Hacker News new | ask | show | jobs
by parpfish 611 days ago
I see lots of arguments that LLMs aren't really intelligent because they lack understanding and are "just doing autocomplete". But I never see any precise definitions of what "understanding" is, so it comes across as kind of a hand-wavy defense to make sure that human-like intelligence remains special and that we can say machines don't have it.
2 comments

I agree. For definitions, I'd roughly say:

* If something changes to refine its future behavior in response to its experiences (touch hot stove, get hurt, avoid in future) beyond the immediate/direct effect (withdrawing hand) then it can "learn". I think even small microorganisms can learn, with the main requirement being that it has some mutable state (can't learn if you can't change)

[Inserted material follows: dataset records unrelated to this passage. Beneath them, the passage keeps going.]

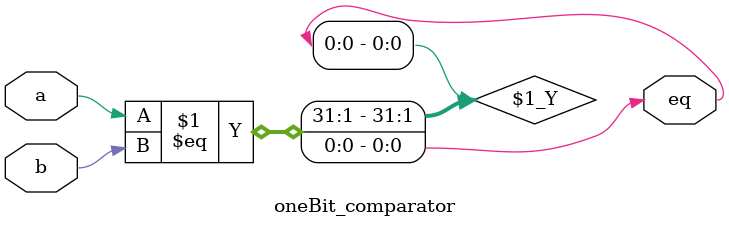
<source format=v>
`timescale 1ns / 1ps

/*
module comp_tb();

reg [7:0]a,b;
wire eq;

comparator comp (.a(a), .b(b), .eq(eq));

initial
begin
    a = 8'b01101111;
    b = 8'b01101100;
    #10;
    a = 8'b01101111;
    b = 8'b01101111;
    #10;
    $finish;
end

endmodule
*/

module comparator #(parameter LENGTH = 22)(a,b,eq);

    input [LENGTH-1:0] a;
    input [LENGTH-1:0] b;
    output wire eq;
    
    wire [LENGTH-1:0] local_eq;
     
    genvar i;
    generate
        for(i=0; i<LENGTH; i=i+1) begin:comp
            oneBit_comparator comp_inst (.a(a[i]), .b(b[i]), .eq(local_eq[i]));    
        end:comp
    endgenerate
    
    assign eq = &local_eq;
    
endmodule

module oneBit_comparator(input a, input b, output wire eq);

assign eq = 1 ? a==b : 0;

endmodule

</source>
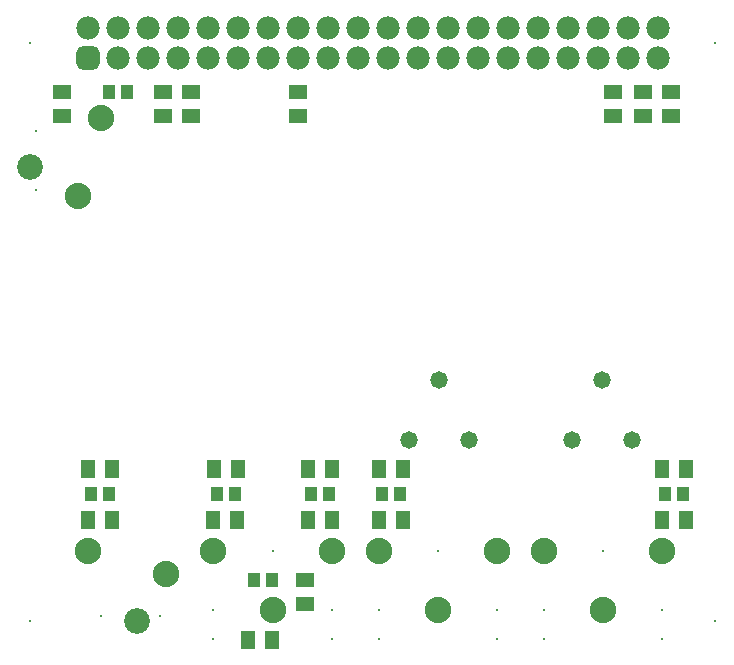
<source format=gbs>
G04*
G04 #@! TF.GenerationSoftware,Altium Limited,Altium Designer,20.2.4 (192)*
G04*
G04 Layer_Color=16711935*
%FSLAX25Y25*%
%MOIN*%
G70*
G04*
G04 #@! TF.SameCoordinates,F9DD2519-DED0-4D21-AB53-5B03216E6D2C*
G04*
G04*
G04 #@! TF.FilePolarity,Negative*
G04*
G01*
G75*
%ADD26R,0.04200X0.05000*%
%ADD27R,0.04800X0.06300*%
%ADD31R,0.06300X0.04800*%
%ADD36C,0.05800*%
%ADD37C,0.08800*%
%ADD38C,0.00800*%
%ADD39C,0.07800*%
G04:AMPARAMS|DCode=40|XSize=78mil|YSize=78mil|CornerRadius=21.5mil|HoleSize=0mil|Usage=FLASHONLY|Rotation=0.000|XOffset=0mil|YOffset=0mil|HoleType=Round|Shape=RoundedRectangle|*
%AMROUNDEDRECTD40*
21,1,0.07800,0.03500,0,0,0.0*
21,1,0.03500,0.07800,0,0,0.0*
1,1,0.04300,0.01750,-0.01750*
1,1,0.04300,-0.01750,-0.01750*
1,1,0.04300,-0.01750,0.01750*
1,1,0.04300,0.01750,0.01750*
%
%ADD40ROUNDEDRECTD40*%
%ADD41C,0.08600*%
D26*
X7000Y-11500D02*
D03*
X13000D02*
D03*
X55500Y-174000D02*
D03*
X61500D02*
D03*
X42882Y-145500D02*
D03*
X48882D02*
D03*
X198500D02*
D03*
X192500D02*
D03*
X104000D02*
D03*
X98000D02*
D03*
X1032Y-145468D02*
D03*
X7032D02*
D03*
X74221Y-145520D02*
D03*
X80221D02*
D03*
D27*
X61500Y-194000D02*
D03*
X53500D02*
D03*
X199500Y-137000D02*
D03*
X191500D02*
D03*
X49882D02*
D03*
X41882D02*
D03*
X41850Y-154032D02*
D03*
X49850D02*
D03*
X191500Y-154000D02*
D03*
X199500D02*
D03*
X105000Y-137000D02*
D03*
X97000D02*
D03*
Y-154000D02*
D03*
X105000D02*
D03*
X73200D02*
D03*
X81200D02*
D03*
X81221Y-137021D02*
D03*
X73220D02*
D03*
X32Y-136969D02*
D03*
X8032D02*
D03*
X8000Y-154000D02*
D03*
X0D02*
D03*
D31*
X194500Y-19500D02*
D03*
Y-11500D02*
D03*
X25000D02*
D03*
Y-19500D02*
D03*
X-8500Y-11500D02*
D03*
Y-19500D02*
D03*
X175000Y-11500D02*
D03*
Y-19500D02*
D03*
X185000Y-11500D02*
D03*
Y-19500D02*
D03*
X70000Y-11500D02*
D03*
Y-19500D02*
D03*
X34500Y-11500D02*
D03*
Y-19500D02*
D03*
X72500Y-174000D02*
D03*
Y-182000D02*
D03*
D36*
X161500Y-127500D02*
D03*
X181500D02*
D03*
X171500Y-107500D02*
D03*
X107000Y-127500D02*
D03*
X127000D02*
D03*
X117000Y-107500D02*
D03*
D37*
X152087Y-164291D02*
D03*
X191457D02*
D03*
X171772Y-183976D02*
D03*
X96969Y-164291D02*
D03*
X136339D02*
D03*
X116654Y-183976D02*
D03*
X41850Y-164291D02*
D03*
X81221D02*
D03*
X61535Y-183976D02*
D03*
X4449Y-20197D02*
D03*
X-3425Y-46181D02*
D03*
X26102Y-172165D02*
D03*
X118Y-164291D02*
D03*
D38*
X171772Y-164291D02*
D03*
X152087Y-193819D02*
D03*
X191457D02*
D03*
X152087Y-183976D02*
D03*
X191457D02*
D03*
X116654Y-164291D02*
D03*
X96969Y-193819D02*
D03*
X136339D02*
D03*
X96969Y-183976D02*
D03*
X136339D02*
D03*
X61535Y-164291D02*
D03*
X41850Y-193819D02*
D03*
X81221D02*
D03*
X41850Y-183976D02*
D03*
X81221D02*
D03*
X209173Y5000D02*
D03*
X-19173D02*
D03*
X209173Y-187913D02*
D03*
X-19173D02*
D03*
X-17205Y-44213D02*
D03*
Y-24528D02*
D03*
X4449Y-185945D02*
D03*
X24134D02*
D03*
D39*
X0Y10000D02*
D03*
X10000D02*
D03*
X20000D02*
D03*
X30000D02*
D03*
X40000D02*
D03*
X50000D02*
D03*
X60000D02*
D03*
X70000D02*
D03*
X80000D02*
D03*
X90000D02*
D03*
X100000D02*
D03*
X110000D02*
D03*
X120000D02*
D03*
X130000D02*
D03*
X140000D02*
D03*
X150000D02*
D03*
X160000D02*
D03*
X170000D02*
D03*
X180000D02*
D03*
X190000D02*
D03*
X10000Y0D02*
D03*
X20000D02*
D03*
X30000D02*
D03*
X40000D02*
D03*
X50000D02*
D03*
X60000D02*
D03*
X70000D02*
D03*
X80000D02*
D03*
X90000D02*
D03*
X100000D02*
D03*
X110000D02*
D03*
X120000D02*
D03*
X130000D02*
D03*
X140000D02*
D03*
X150000D02*
D03*
X160000D02*
D03*
X170000D02*
D03*
X180000D02*
D03*
X190000D02*
D03*
D40*
X0D02*
D03*
D41*
X-19173Y-36339D02*
D03*
X16260Y-187913D02*
D03*
M02*

</source>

* If something can map modalities into representations in a semantic space (the word "horse" into the concept of a horse) then it can "understand". There are varying degrees to how useful an understanding is (Does the semantic space link related concepts closely together? Can it be used to reason, extract information, and make predictions?). I think current LLMs can, to a certain extent, understand text

* If something has a continually changing internal train of thought (representations of concepts and intentions, evolving over time) then it can "think". I wouldn't say current LLMs think, but that's mostly just down to architecture (no persistent internal state) opposed to any fundamental impossibility

More broadly I believe people already have definitions similar to these, but will then create a distinction between, say, standard "learning" (as above) and then "actual learning" which is something special only attainable by humans (or at least biological brains).

I'm reminded of how our understanding of human object recognition was affected by computer vision research.

For decades we knew that there were neurons with simple receptive fields in V1/V2 that extracted low-level visual features, and that those neurons passed information along the ventral visual stream, and by the end of that processing stream we had neurons in IT that represented different objects.

However, we couldn't really comprehend what sort of algorithm/process was capable of this seemingly magical inference. Coming up with an object representation that was invariant to out of plane rotation was seen as impossibly complex.

But then computer vision came along and showed us that with a relatively simple neuralnet and enough training data... it just kind of works.

Same thing is happening with LLMs right now -- a seemingly impossible, mysterious human capability (e.g., "understanding") isn't as complex as we think. Throw enough data into a network that does pattern matching/autocomplete and human-like intelligence pops out.